**Exercise**
From the data below, please reproduce exactly everything from the line that contains "underlying .NET platform.</span></span>" down to the line that contains "loading in .NET</span></span>", with both ends included.

**Material to process**
------------------------
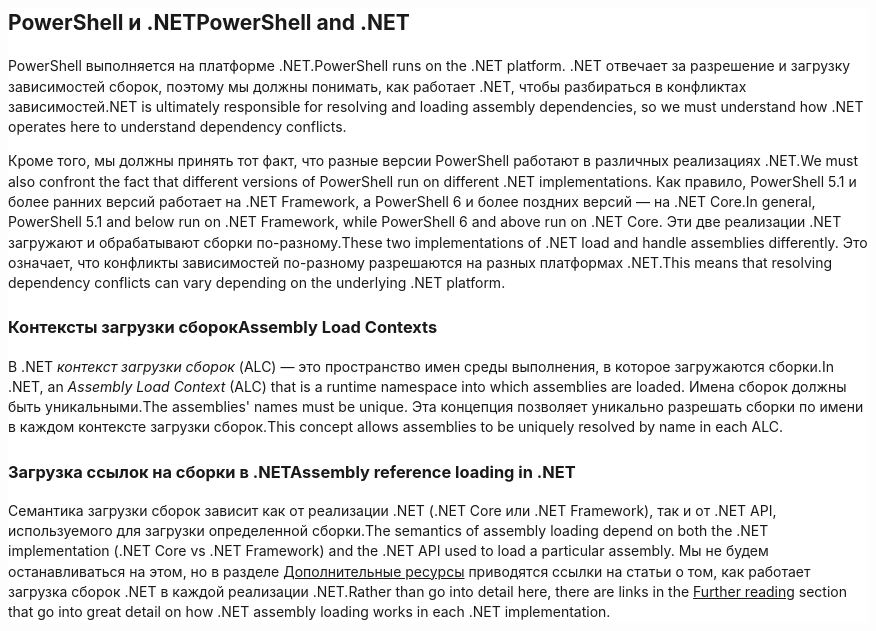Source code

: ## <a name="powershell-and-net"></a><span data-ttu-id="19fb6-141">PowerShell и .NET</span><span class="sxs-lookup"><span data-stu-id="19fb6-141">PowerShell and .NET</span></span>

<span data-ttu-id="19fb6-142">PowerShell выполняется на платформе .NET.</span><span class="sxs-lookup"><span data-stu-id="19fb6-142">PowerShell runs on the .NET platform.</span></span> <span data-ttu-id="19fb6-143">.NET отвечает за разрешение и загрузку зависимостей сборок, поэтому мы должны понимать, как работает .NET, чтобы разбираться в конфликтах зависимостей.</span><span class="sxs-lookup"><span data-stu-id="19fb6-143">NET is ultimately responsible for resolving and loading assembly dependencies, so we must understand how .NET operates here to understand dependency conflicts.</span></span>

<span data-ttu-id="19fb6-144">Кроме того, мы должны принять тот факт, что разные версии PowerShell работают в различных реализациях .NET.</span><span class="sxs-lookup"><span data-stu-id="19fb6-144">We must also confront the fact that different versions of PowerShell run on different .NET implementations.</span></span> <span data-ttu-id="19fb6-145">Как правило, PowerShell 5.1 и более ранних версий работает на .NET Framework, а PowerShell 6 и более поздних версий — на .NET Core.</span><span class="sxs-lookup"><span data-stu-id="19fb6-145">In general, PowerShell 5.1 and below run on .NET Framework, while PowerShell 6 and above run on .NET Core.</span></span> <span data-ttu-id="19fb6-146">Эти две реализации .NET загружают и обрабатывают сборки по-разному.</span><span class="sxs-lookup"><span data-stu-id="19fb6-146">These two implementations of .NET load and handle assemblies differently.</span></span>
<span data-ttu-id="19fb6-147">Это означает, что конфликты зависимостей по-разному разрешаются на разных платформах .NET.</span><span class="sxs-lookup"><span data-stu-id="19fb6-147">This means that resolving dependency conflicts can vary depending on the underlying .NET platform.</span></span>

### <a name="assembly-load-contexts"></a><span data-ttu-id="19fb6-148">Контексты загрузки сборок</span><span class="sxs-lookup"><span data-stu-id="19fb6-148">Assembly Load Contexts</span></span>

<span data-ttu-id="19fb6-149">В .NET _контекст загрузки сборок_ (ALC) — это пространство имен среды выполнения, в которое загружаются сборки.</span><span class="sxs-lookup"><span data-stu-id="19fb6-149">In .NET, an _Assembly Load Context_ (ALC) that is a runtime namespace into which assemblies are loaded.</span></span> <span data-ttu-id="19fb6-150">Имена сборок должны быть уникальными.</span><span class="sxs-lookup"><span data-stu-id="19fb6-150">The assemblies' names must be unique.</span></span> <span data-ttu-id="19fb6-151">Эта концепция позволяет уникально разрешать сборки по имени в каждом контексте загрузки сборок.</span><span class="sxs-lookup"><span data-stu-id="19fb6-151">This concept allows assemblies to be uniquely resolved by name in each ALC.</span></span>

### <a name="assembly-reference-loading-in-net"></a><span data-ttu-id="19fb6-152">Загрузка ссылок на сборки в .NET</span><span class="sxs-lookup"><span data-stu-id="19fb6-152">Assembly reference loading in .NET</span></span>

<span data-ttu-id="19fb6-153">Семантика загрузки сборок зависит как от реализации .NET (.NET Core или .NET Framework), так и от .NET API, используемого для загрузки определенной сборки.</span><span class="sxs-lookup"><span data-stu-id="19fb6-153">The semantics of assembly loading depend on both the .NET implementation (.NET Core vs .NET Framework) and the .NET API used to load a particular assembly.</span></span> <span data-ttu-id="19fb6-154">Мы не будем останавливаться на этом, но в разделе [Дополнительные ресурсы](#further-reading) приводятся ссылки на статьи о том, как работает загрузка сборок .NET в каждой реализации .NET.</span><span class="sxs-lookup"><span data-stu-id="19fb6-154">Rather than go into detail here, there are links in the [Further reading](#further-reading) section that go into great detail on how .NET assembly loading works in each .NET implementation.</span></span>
------------------------
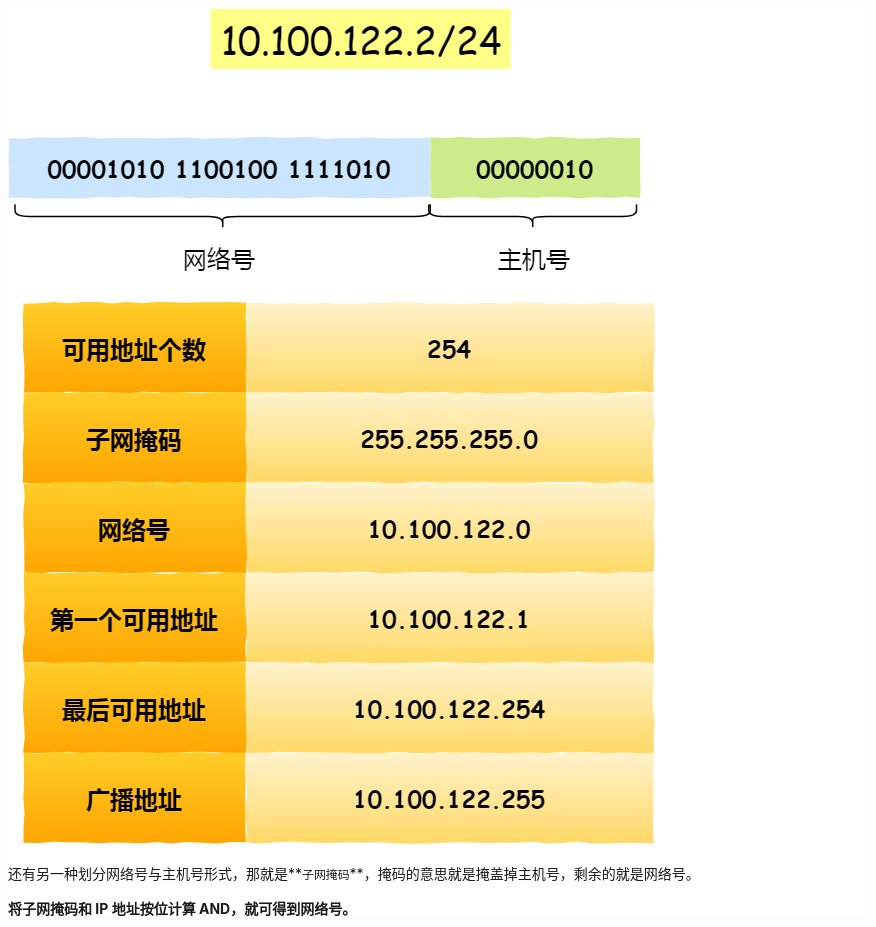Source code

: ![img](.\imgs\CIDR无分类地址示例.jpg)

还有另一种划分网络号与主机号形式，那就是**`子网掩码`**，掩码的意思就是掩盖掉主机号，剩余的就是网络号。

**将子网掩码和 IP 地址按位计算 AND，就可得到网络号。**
------------------------
**Solution**
<span data-ttu-id="19fb6-147">Это означает, что конфликты зависимостей по-разному разрешаются на разных платформах .NET.</span><span class="sxs-lookup"><span data-stu-id="19fb6-147">This means that resolving dependency conflicts can vary depending on the underlying .NET platform.</span></span>

### <a name="assembly-load-contexts"></a><span data-ttu-id="19fb6-148">Контексты загрузки сборок</span><span class="sxs-lookup"><span data-stu-id="19fb6-148">Assembly Load Contexts</span></span>

<span data-ttu-id="19fb6-149">В .NET _контекст загрузки сборок_ (ALC) — это пространство имен среды выполнения, в которое загружаются сборки.</span><span class="sxs-lookup"><span data-stu-id="19fb6-149">In .NET, an _Assembly Load Context_ (ALC) that is a runtime namespace into which assemblies are loaded.</span></span> <span data-ttu-id="19fb6-150">Имена сборок должны быть уникальными.</span><span class="sxs-lookup"><span data-stu-id="19fb6-150">The assemblies' names must be unique.</span></span> <span data-ttu-id="19fb6-151">Эта концепция позволяет уникально разрешать сборки по имени в каждом контексте загрузки сборок.</span><span class="sxs-lookup"><span data-stu-id="19fb6-151">This concept allows assemblies to be uniquely resolved by name in each ALC.</span></span>

### <a name="assembly-reference-loading-in-net"></a><span data-ttu-id="19fb6-152">Загрузка ссылок на сборки в .NET</span><span class="sxs-lookup"><span data-stu-id="19fb6-152">Assembly reference loading in .NET</span></span>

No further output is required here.